Saved entries
----

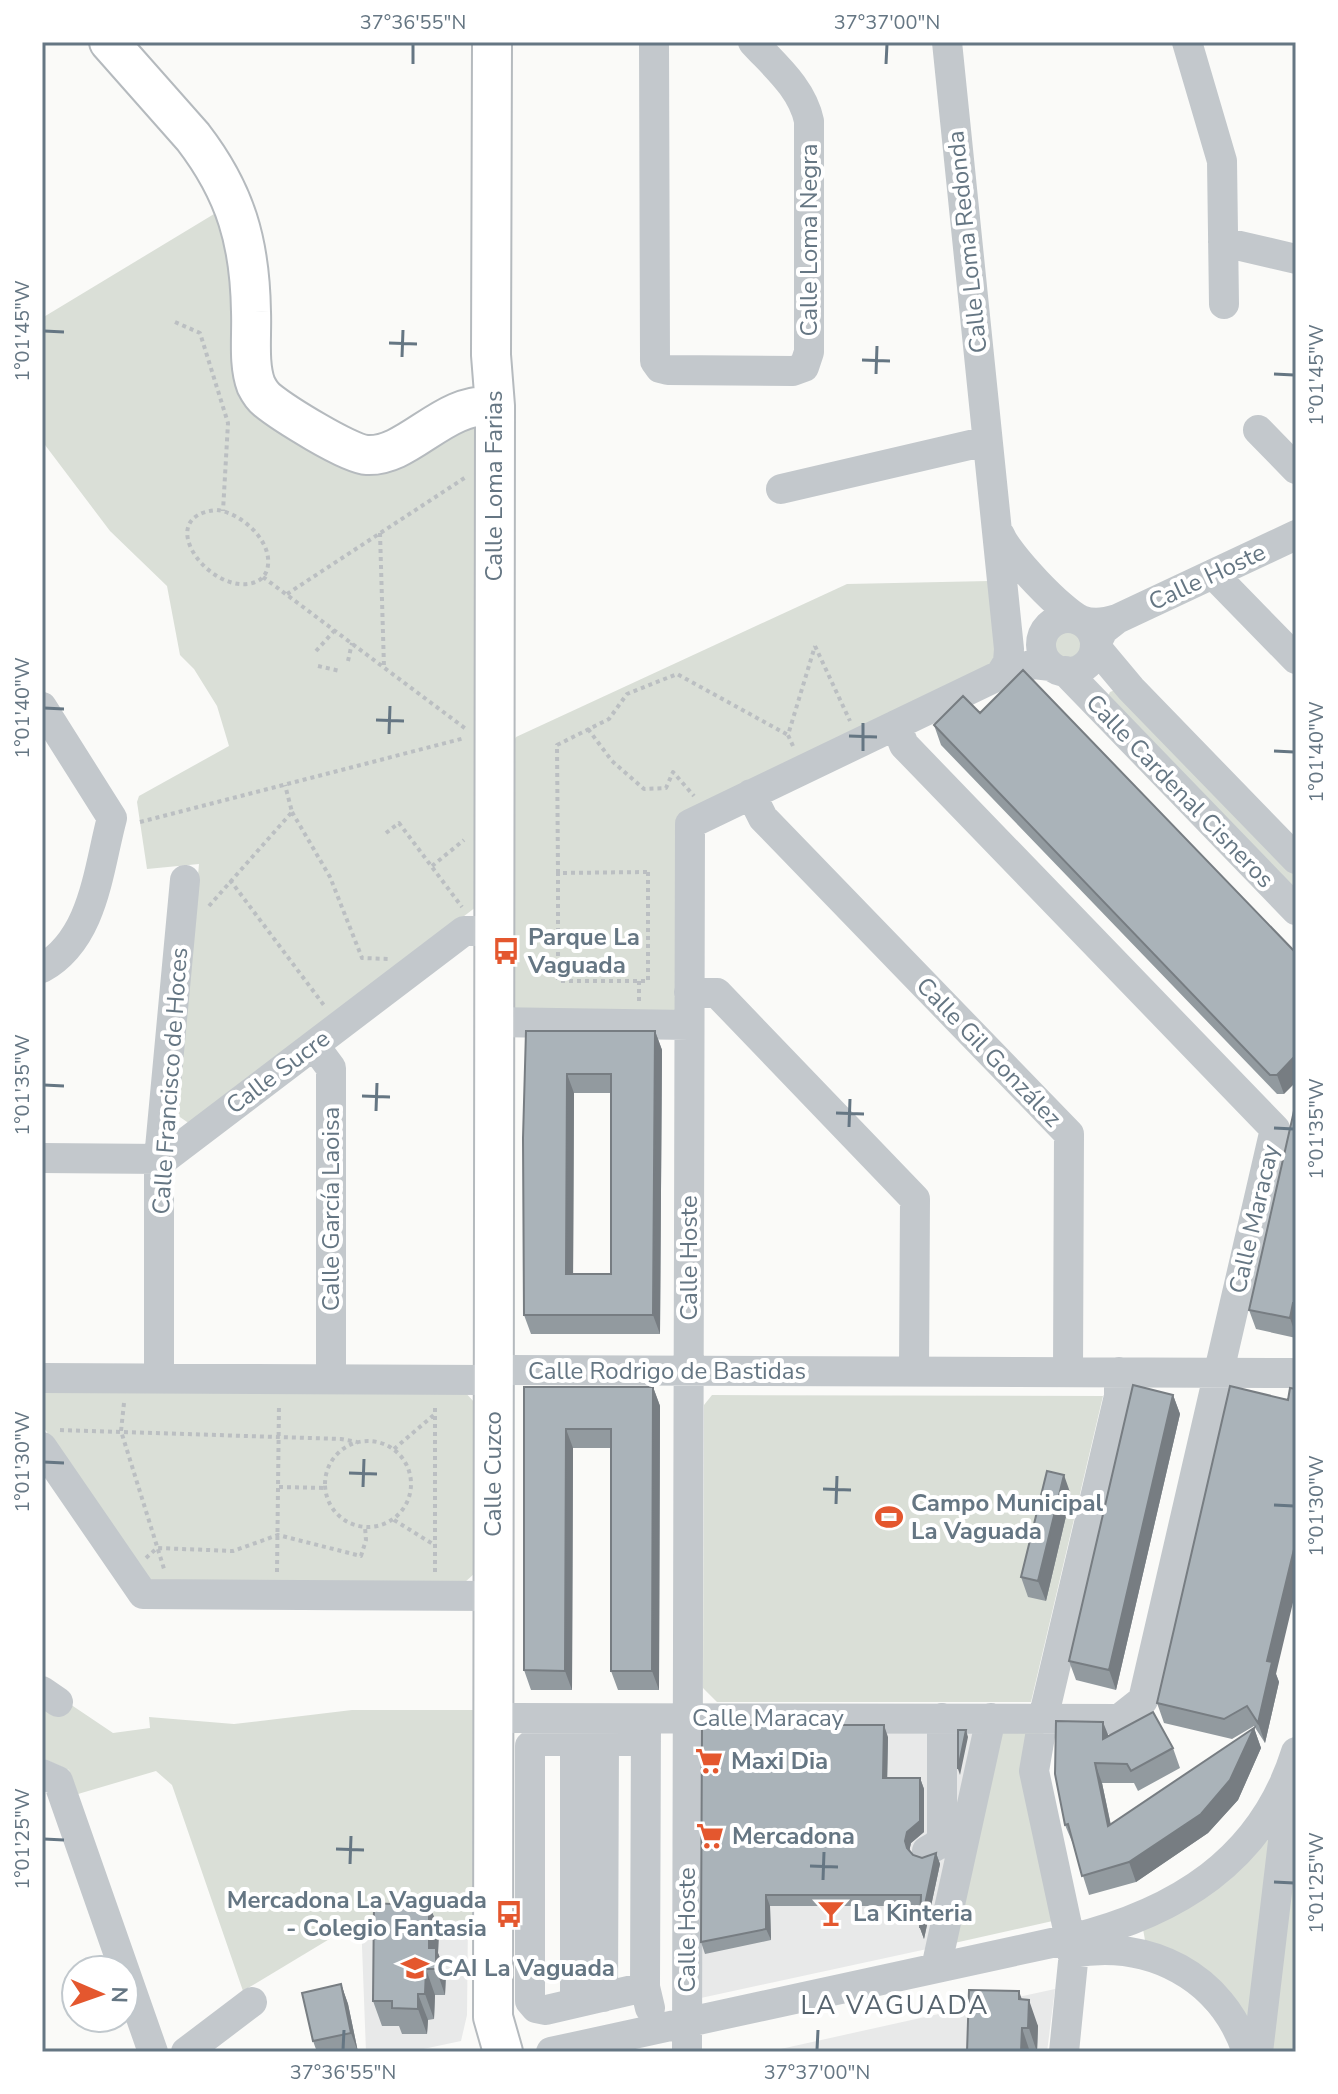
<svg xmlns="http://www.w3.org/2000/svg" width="1338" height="2094" font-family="'Nunito Sans',sans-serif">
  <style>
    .built { fill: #e8e9e9 }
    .green { fill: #dadfd7 }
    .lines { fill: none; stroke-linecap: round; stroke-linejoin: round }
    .major-casing { stroke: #b5babe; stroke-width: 42 }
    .path { stroke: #bbbfc2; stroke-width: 4; stroke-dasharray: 4 4; stroke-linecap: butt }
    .minor { stroke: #c3c8cc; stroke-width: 30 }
    .major { stroke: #fff; stroke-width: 38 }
    .wall { fill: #929a9f; fill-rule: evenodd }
    .shaded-wall { fill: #777d82 }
    .building { fill: #aab3b9; stroke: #777d82; stroke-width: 2; fill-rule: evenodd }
    .ticks { fill: none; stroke: #657683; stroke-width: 3 }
    .labels { text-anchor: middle; stroke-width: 8; stroke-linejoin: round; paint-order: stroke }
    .street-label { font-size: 24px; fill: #657683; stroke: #fff }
    .poi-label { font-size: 24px; font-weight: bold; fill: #657683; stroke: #fff; text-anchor: start }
    .neighbourhood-label { font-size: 26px; letter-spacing: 2px; fill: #57646e; stroke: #fff }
    .neatline { fill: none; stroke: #657683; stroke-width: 3 }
    .ticks-label { font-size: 20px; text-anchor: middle; fill: #657683 }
  </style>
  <rect width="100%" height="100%" fill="#fafaf8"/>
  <path class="built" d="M687,1730H988L941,1946L687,2001Z
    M361,1920H468L467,2015L461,2041L409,2052H366Z
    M1055,1989L1047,2052H767L934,2015Z"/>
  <path class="green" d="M224,208L245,370L342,455L476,417V907L190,1124L177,1115L199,864L147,869L137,802L139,796L229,746L217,706L194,669L180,655L167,586L110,531L42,441V318Z
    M989,581L996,663L677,816V1025L512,1022L513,742L516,737L847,584Z
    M1077,619L1091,658L1077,670L1043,654C1037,626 1053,620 1077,619Z
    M1120,688L1296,859V910L1105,703L1110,692Z
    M42,1389L463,1390L475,1403V1573L464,1583L149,1581L42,1425Z
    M712,1395L1103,1396L1031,1702H717L703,1688L704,1405Z
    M42,1691L61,1698L113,1733L150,1728L149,1717L234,1724L352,1710H474V1921L361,1920L243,1991L172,1785L156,1771L78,1794L69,1770L42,1758Z
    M988,1730H1043L1066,1918L941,1946Z
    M1296,1752V2052H1247L1146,1946L1143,1929L1206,1881Z"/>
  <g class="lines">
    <g class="major-casing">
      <path id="major" d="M109,42L193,137C236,193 250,243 251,312C252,335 248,364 256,385C259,391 262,396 267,400C283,413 348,454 367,455C410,457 443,401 495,406
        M492,42L491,355L495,406L493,2017L503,2052"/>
    </g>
    <path class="path" d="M175,322L200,333L228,423L223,511
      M217,510C242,513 275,543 267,570C264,579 256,583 248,584C204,589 154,515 217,510Z
      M380,533L384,667
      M263,577L466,729
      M287,594L466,477
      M815,646L850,721
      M316,651L335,630
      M348,661L352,643
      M318,666L340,671
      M588,729L612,761L644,789L666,788L673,772L694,796
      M793,746L788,735L815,646
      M292,812L330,877L362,958L388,959
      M140,822L465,738
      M386,833L399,823L462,907
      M432,866L464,840
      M648,872V981H558V873Z
      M558,873L557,745L609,719L627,694L677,674L788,735
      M230,880L326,1008
      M209,906L292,812L285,785
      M639,981V1002
      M124,1403L121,1431L165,1572
      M60,1430L341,1439L357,1442
      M325 1484a43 43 0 1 1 86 0a43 43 0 1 1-86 0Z
      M394,1449L435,1414
      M279,1487L326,1488
      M394,1520L436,1546
      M146,1558L157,1548L233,1551L278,1535L361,1556L366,1540L365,1527
      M277,1572L279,1404
      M435,1572V1404"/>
    <path class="minor" d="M654,42L655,361L660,368L668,370L793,371L804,367L809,352V121C802,88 775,66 753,42
      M947,42L1009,649L1008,662L1000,675
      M1187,42L1222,161L1224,304
      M1223,242L1296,259
      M1258,430L1296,469
      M781,489L987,441
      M1000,535C1007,554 1063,613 1081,620C1093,625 1105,623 1117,619
      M1296,535L1117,619L1103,630L1095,646L1131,689L1296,859
      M1213,574L1296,659
      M1041 645a27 27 0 1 1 54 0a27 27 0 1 1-54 0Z
      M1065,671L1296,910
      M42,707L112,818C98,870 94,939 42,968
      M751,794L763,818L1069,1134L1068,1372
      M689,992L717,993L915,1199L914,1371
      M495,1022L689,1025
      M314,1045L331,1068V1379
      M42,1158L164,1159L464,931H495
      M42,1378L485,1380L494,1370L1296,1373
      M159,1379V1159L185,880
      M42,1447L143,1594L493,1596
      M42,1691L58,1702
      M493,1718L1119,1719L1143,1700L1275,1129L904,745L896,725
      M646,1720L645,1987L650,2008
      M42,1774L58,1781L153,2052
      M927,1851L939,1844L942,1835V1718
      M1070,1939L1034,1771L1043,1719L1119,1396V1372
      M1072,1953C1149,1939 1222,1976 1247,2052
      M936,1968L991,1718
      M645,1987L546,2010L536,2008L530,2001V1746L536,1741H646
      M603,1997L604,1741
      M575,2003V1741
      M186,2052L252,2002
      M551,2052L1070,1939C1176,1913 1262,1861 1296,1752
      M687,2052L690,824L1000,675L1034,664L1051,666
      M1064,2052L1074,1952
      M1258,2052L1289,1791"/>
    <use href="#major" class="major"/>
  </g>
  <path class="wall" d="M980,713L1296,953L1284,1094H1277L941,745L934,725Z
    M526,1031H655L662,1050L660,1334H531L524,1315ZM574,1093H611V1274H573Z
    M1296,1102V1338L1256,1329L1249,1310Z
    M524,1387H653L660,1406L659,1690H618L611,1671V1448H573L572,1690H531L524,1670Z
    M1173,1395L1180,1414L1116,1690L1076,1680L1069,1661Z
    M1071,1495L1046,1601L1028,1597L1021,1577Z
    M1276,1674L1279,1682L1265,1743L1254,1726L1232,1739L1164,1723L1157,1703Z
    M1254,1728L1261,1748L1238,1800L1208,1833L1136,1882L1089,1895L1073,1844L1065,1825L1109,1736L1173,1748L1180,1768L1138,1791L1134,1783H1102L1111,1825Z
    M888,1737L887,1778H920L924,1789V1832L911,1843L909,1851L913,1855L922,1858L936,1853L940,1864L924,1939L920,1928L921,1906H770L771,1940L705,1954L701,1942Z
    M420,1896L423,1904H429L439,1930L438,1953L446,1973L445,1995H435L434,2019L428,2020L427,2034H402L399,2026H382L373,2001Z
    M341,1984L348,2004L358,2052H317L313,2041Z
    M1022,2000L1038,2026L1037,2052H967Z"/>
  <path class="shaded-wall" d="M655,1031L662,1050L660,1334L653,1315Z
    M1296,1055V1082L1284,1094L1277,1075Z
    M567,1074L574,1093L573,1293L566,1274Z
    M1293,1303L1296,1311V1336L1290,1318Z
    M653,1387L660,1406L659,1690L652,1671Z
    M1173,1395L1180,1414L1116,1690L1109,1670Z
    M566,1429L573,1448L572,1690L565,1671Z
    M1064,1475L1071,1495L1046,1601L1038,1581Z
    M1296,1541V1590L1276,1674L1279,1682L1265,1743L1258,1723L1267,1661Z
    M1103,1722L1111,1742L1103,1739Z
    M884,1725L888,1737L887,1789L883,1778Z
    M1254,1728L1261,1748L1238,1800L1208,1833L1136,1882L1129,1862Z
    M966,1730L968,1737L960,1775L958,1769Z
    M1095,1763L1102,1783L1115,1846L1108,1826Z
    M920,1778L924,1789V1832L911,1843L909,1852L911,1859L905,1841Z
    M936,1853L940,1864L924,1939L920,1928Z
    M766,1895L770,1906L771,1940L766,1929Z
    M420,1896L429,1920V1904L439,1930L438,1953L446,1973L445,1995L429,1948L420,1904Z
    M426,1969L435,1995L434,2019L425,1994Z
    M341,1984L348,2004L358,2052L351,2033Z
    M1019,1991L1028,2017L1029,2000L1038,2026L1037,2052L1019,1999Z
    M418,1994L428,2020L427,2034L418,2009Z
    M1022,2028L1030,2052H1021Z"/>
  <path class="building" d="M1023,670L1296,953V1055L1277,1075H1270L934,725L963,696L980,713Z
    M526,1031H655L653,1315H524L523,1138ZM567,1074H611V1274H566Z
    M1296,1102V1303H1293L1290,1318L1249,1310Z
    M1133,1385L1173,1395L1109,1670L1069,1661Z
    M1230,1386L1288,1400L1290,1388L1296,1389V1541L1267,1661L1272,1662L1258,1723L1247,1706L1224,1719L1157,1703Z
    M524,1387H653L652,1671H611V1429H566L565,1671L524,1670Z
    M1047,1471L1064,1475L1038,1581L1021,1577Z
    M1153,1712L1173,1748L1131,1771L1127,1764L1095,1763L1108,1826L1254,1728L1230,1780L1201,1814L1129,1862L1082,1876L1068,1824L1065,1825L1055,1774L1056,1721L1103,1722V1739Z
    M702,1725H884L883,1778H920V1821L907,1832L905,1841L907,1848L913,1855L922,1858L936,1853L920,1928L921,1895H766V1929L701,1942Z
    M958,1730H966L958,1769Z
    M391,1896H420V1904H429V1948H436V1969H426L425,1994H418V2009L392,2008V2001H373L374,1903L391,1904Z
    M341,1984L351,2033L313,2041L302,1993Z
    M969,1990L1019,1991V1999L1029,2000L1028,2028H1022L1021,2052H967Z"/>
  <path class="ticks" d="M413,64V44M886,64L887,44M44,331L64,332M389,343L417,344M402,357L403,330M862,360L890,361M876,374L877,346M1274,374L1294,375M44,708L64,709M376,720L404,721M389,734L390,706M849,736L877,737M863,751V723M1274,751L1294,752M44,1085L64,1086M362,1096L390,1097M376,1111L377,1083M836,1113L864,1114M849,1127L850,1099M1274,1128L1294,1129M44,1462L64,1463M349,1473L377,1474M363,1487L364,1459M823,1489L851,1490M836,1504L837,1476M1274,1505L1294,1506M44,1839L64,1840M336,1849L364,1850M350,1864L351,1836M810,1866L838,1867M823,1880L824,1852M1274,1882L1294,1883M343,2050L344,2030M817,2050L818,2030"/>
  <defs>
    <g id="bus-bare" transform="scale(2.16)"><path d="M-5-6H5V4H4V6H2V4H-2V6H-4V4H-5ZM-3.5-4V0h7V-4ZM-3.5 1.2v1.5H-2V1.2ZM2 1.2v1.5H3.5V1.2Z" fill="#e4572e" stroke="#fff" stroke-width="2.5" paint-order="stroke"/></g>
    <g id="stadium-bare" transform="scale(2.16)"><path d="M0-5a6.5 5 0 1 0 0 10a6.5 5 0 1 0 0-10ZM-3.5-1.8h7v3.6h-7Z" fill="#e4572e" stroke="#fff" stroke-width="2.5" paint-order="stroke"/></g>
    <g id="supermarket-bare" transform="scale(2.16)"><path d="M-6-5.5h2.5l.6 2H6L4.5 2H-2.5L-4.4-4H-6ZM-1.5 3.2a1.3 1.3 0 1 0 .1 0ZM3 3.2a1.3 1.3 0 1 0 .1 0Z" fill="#e4572e" stroke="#fff" stroke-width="2.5" paint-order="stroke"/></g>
    <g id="bar-bare" transform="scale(2.16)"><path d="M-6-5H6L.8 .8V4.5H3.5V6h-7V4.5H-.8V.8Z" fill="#e4572e" stroke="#fff" stroke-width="2.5" paint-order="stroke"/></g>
    <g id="school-bare" transform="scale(2.16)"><path d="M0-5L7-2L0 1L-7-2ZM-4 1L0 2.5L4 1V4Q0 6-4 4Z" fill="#e4572e" stroke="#fff" stroke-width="2.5" paint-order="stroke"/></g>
  </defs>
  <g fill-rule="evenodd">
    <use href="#bus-bare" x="506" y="951"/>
    <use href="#stadium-bare" x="889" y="1517"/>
    <use href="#supermarket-bare" x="709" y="1761"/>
    <use href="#supermarket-bare" x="710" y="1836"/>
    <use href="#bar-bare" x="831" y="1913"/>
    <use href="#bus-bare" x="509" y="1914"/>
    <use href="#school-bare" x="415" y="1968"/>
  </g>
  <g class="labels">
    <g class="street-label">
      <text transform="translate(809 240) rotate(-90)" y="8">Calle Loma Negra</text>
      <text transform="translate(967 242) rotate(-96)" y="8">Calle Loma Redonda</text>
      <text transform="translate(494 486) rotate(-90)" y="8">Calle Loma Farias</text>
      <text transform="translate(1207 577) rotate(-25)" y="8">Calle Hoste</text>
      <text transform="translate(1180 791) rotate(46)" y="8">Calle Cardenal Cisneros</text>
      <text transform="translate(989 1052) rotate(46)" y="8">Calle Gil González</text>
      <text transform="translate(278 1072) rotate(-37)" y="8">Calle Sucre</text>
      <text transform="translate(170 1081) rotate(-86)" y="8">Calle Francisco de Hoces</text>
      <text transform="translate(331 1209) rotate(-90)" y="8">Calle García Laoisa</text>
      <text transform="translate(1254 1219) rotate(-77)" y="8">Calle Maracay</text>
      <text transform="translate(689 1258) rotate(-90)" y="8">Calle Hoste</text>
      <text x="667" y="1379">Calle Rodrigo de Bastidas</text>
      <text transform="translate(493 1474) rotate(-90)" y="8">Calle Cuzco</text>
      <text x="768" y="1726">Calle Maracay</text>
      <text transform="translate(687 1930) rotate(-90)" y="8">Calle Hoste</text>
    </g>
    <g class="poi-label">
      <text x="528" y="945">Parque La<tspan x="528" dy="28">Vaguada</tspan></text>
      <text x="911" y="1511">Campo Municipal<tspan x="911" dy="28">La Vaguada</tspan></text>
      <text x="731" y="1769">Maxi Dia</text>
      <text x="732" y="1844">Mercadona</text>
      <text x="487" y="1908" text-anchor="end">Mercadona La Vaguada<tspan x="487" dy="28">- Colegio Fantasia</tspan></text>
      <text x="853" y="1921">La Kinteria</text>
      <text x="437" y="1976">CAI La Vaguada</text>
    </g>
    <g class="neighbourhood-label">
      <text x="895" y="2014">LA VAGUADA</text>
    </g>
  </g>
  <rect width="1338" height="2094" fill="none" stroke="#ffffff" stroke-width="88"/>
  <g transform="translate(100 1994) rotate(92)"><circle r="38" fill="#ffffff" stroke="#c1c8cd" stroke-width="2"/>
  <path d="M0-6L14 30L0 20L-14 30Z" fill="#e4572e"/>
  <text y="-12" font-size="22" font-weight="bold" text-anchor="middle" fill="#657683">N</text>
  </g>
  <rect x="44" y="44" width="1250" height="2006" class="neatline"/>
  <g class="ticks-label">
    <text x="413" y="29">37°36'55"N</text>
    <text x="887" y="29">37°37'00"N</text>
    <text transform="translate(22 331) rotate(-90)" y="7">1°01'45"W</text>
    <text transform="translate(1316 375) rotate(-90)" y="7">1°01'45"W</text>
    <text transform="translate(22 708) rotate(-90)" y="7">1°01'40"W</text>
    <text transform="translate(1316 752) rotate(-90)" y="7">1°01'40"W</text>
    <text transform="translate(22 1085) rotate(-90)" y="7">1°01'35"W</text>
    <text transform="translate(1316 1129) rotate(-90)" y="7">1°01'35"W</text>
    <text transform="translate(22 1462) rotate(-90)" y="7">1°01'30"W</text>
    <text transform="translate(1316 1506) rotate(-90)" y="7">1°01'30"W</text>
    <text transform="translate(22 1839) rotate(-90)" y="7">1°01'25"W</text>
    <text transform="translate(1316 1883) rotate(-90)" y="7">1°01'25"W</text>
    <text x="343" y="2079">37°36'55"N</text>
    <text x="817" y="2079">37°37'00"N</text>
  </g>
</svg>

----

**Exercise description**
Copy each line above that contains the word "lines".

**Solution**
    .lines { fill: none; stroke-linecap: round; stroke-linejoin: round }
  <g class="lines">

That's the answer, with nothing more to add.